13 Aug 2018
This report provides an overview of vaccine use across the cattle, sheep and pig sectors.
Antimicrobial resistance (AMR) is one of the most urgent problems of our generation. It is already the cause of 700,000 human deaths every year and this figure is projected to rise to 10 million each year by 2050 if the problem is left unresolved. That’s more deaths than are currently caused by cancer (O’Neill, 2016).
Antibiotics are used across agricultural industries, but increasingly pressure is being applied to reduce reliance on
these vital medicines, to maintain an effective treatment portfolio for generations to come. The industry is doing this
without compromising animal health or welfare and by using a selection of management practices which focus on disease prevention strategies as an alternative to antimicrobial use.

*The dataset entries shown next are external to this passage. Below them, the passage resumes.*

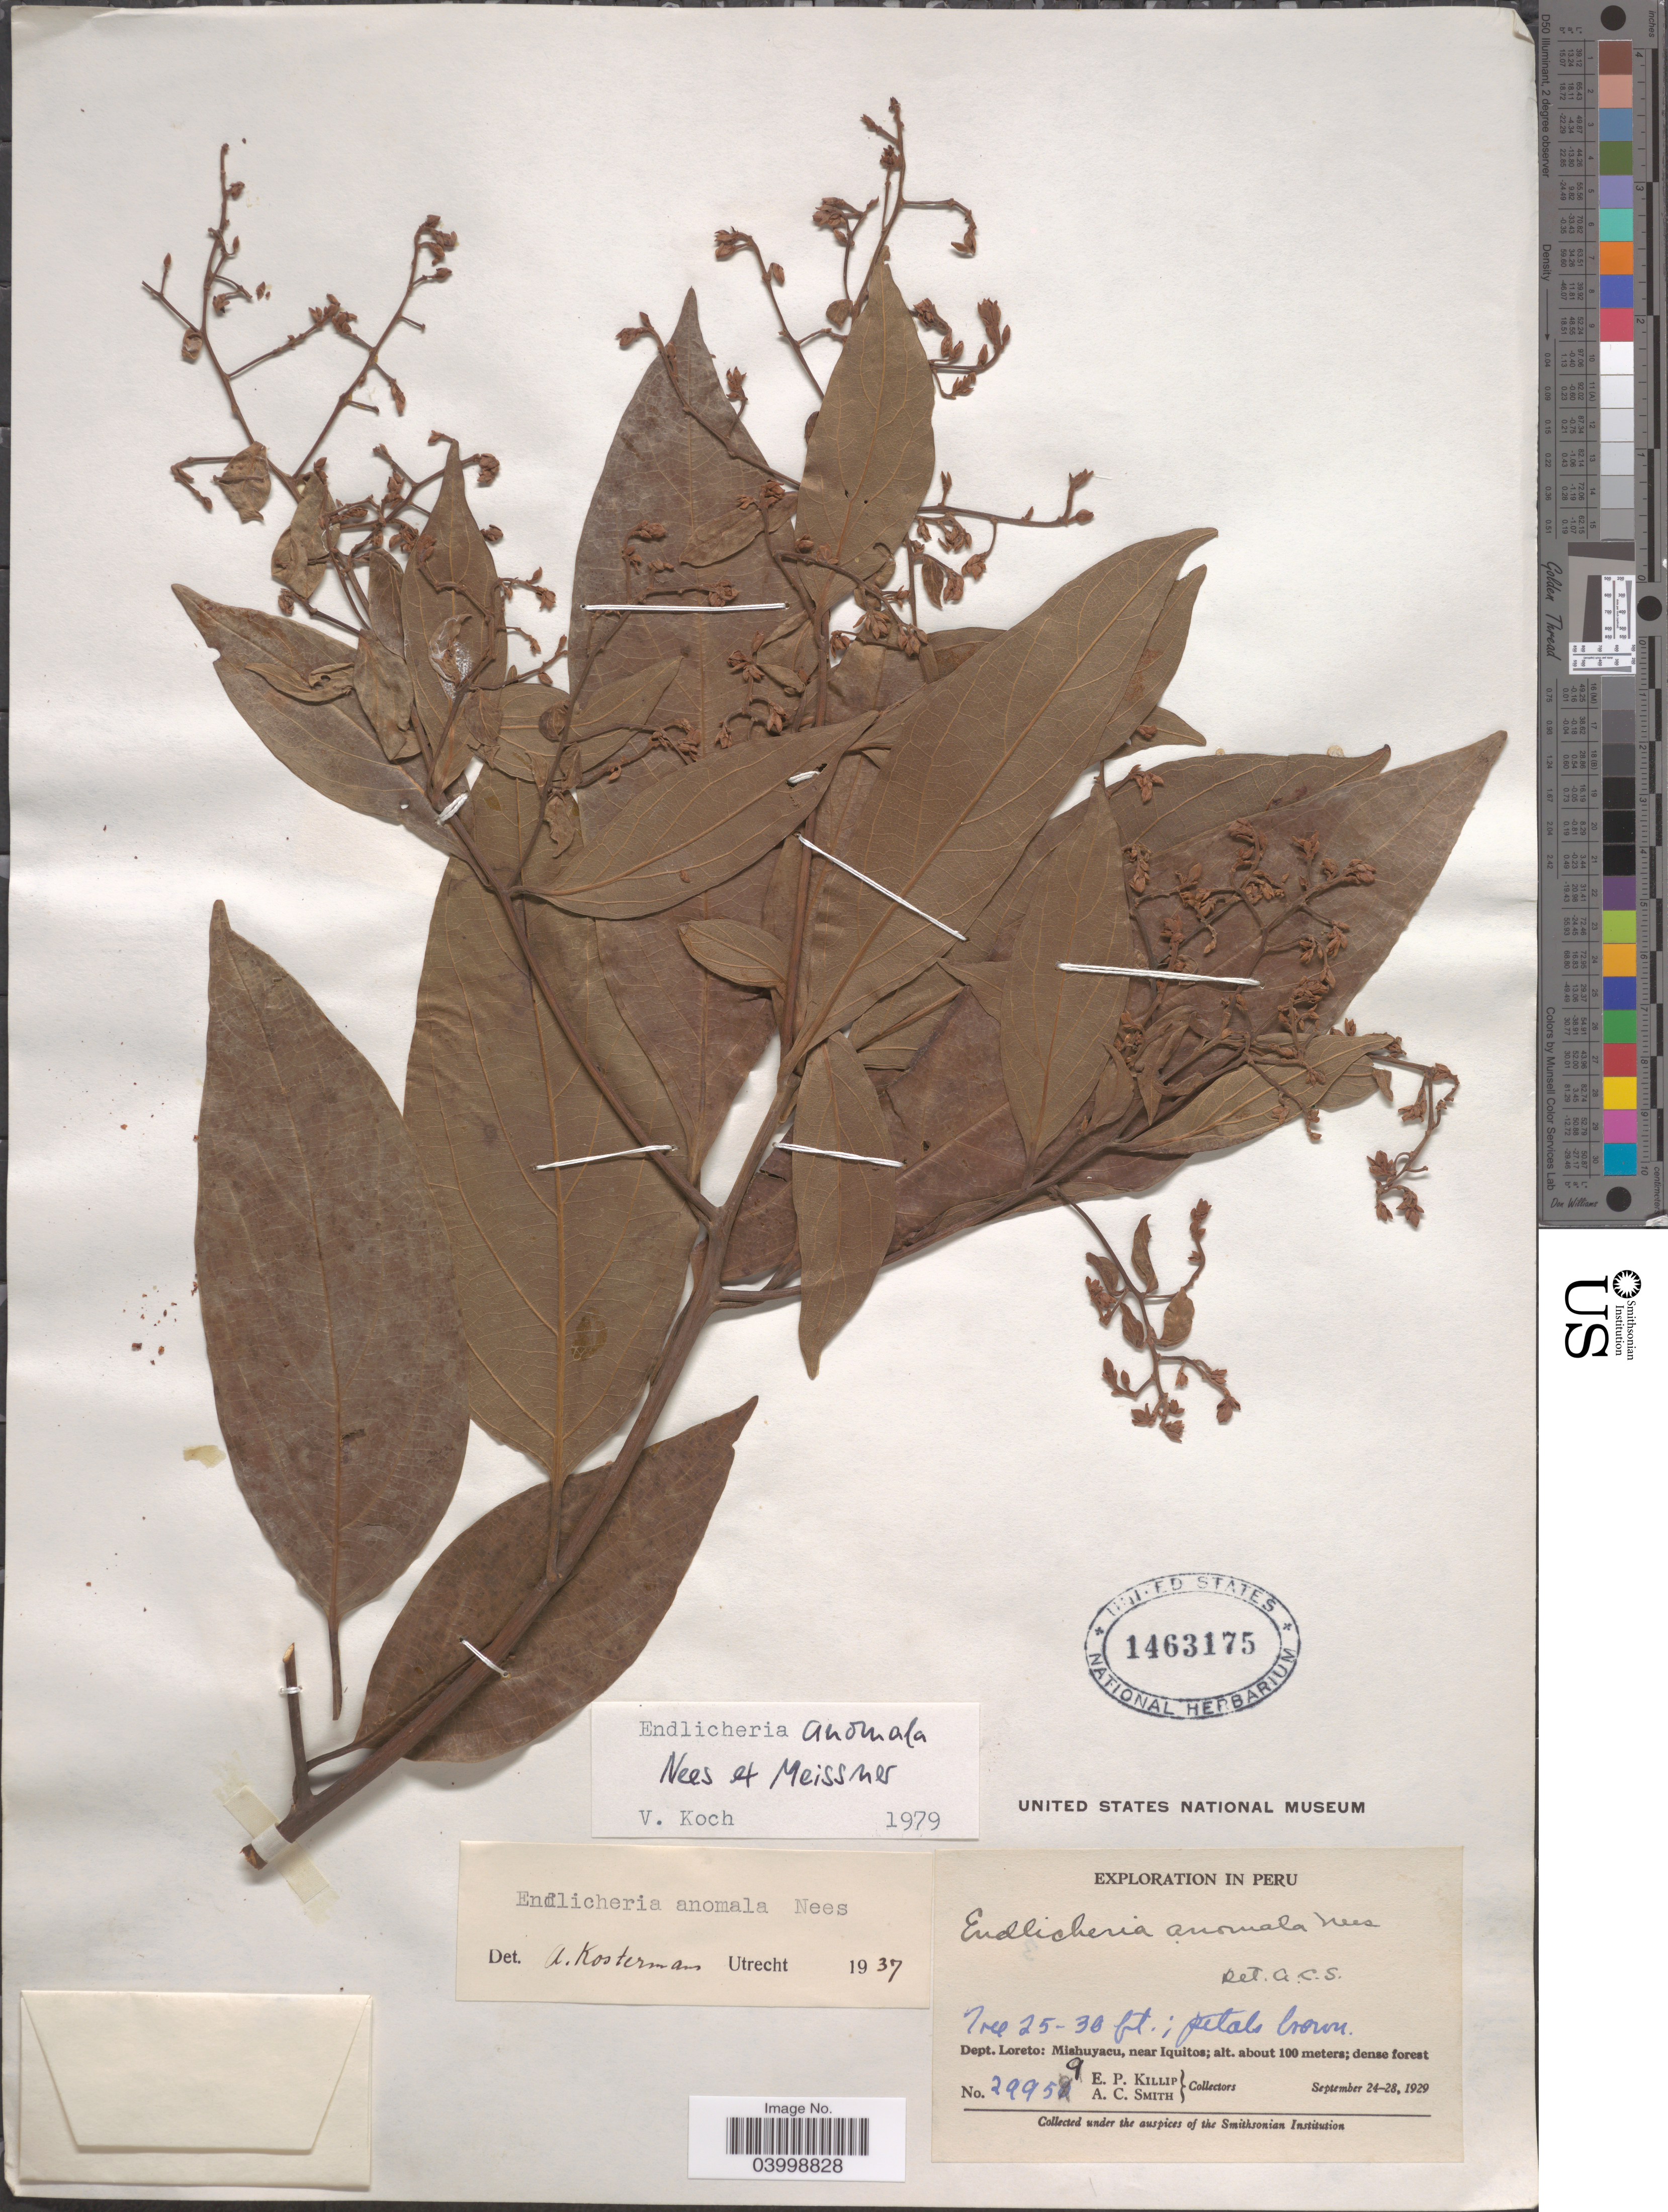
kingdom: Plantae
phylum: Tracheophyta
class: Magnoliopsida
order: Laurales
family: Lauraceae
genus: Endlicheria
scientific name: Endlicheria anomala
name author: Nees ex Meisn.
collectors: E. P. Killip & A. C. Smith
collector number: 29959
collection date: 1929-09-24/1929-09-28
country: Peru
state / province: Loreto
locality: Dept. Loreto: Mishuyacu, near Iquitos.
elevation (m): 100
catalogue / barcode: US 1463175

These include high standards of biosecurity to protect farms from incoming disease; good management, husbandry and hygiene practices to curtail the spread of infection within the farm; and high standards of animal welfare to promote general health and a strong immune response.
Key among the preventive measures is vaccination – the process by which the animal gains immunity or resistance
to a particular infection. Vaccination has always played a role in modern livestock farming in helping to control infectious disease. By preventing or reducing those infections, vaccination also has the scope to help reduce the need for antimicrobial use.
Through their focus on disease prevention strategies, UK livestock producers have already demonstrated the degree
to which they can reduce on-farm antimicrobial use. In October 2017, Defra reported that sales of antibiotics for
use in animals in the UK had fallen to their lowest level since records began, exceeding a government target two years ahead of schedule (VMD, 2017).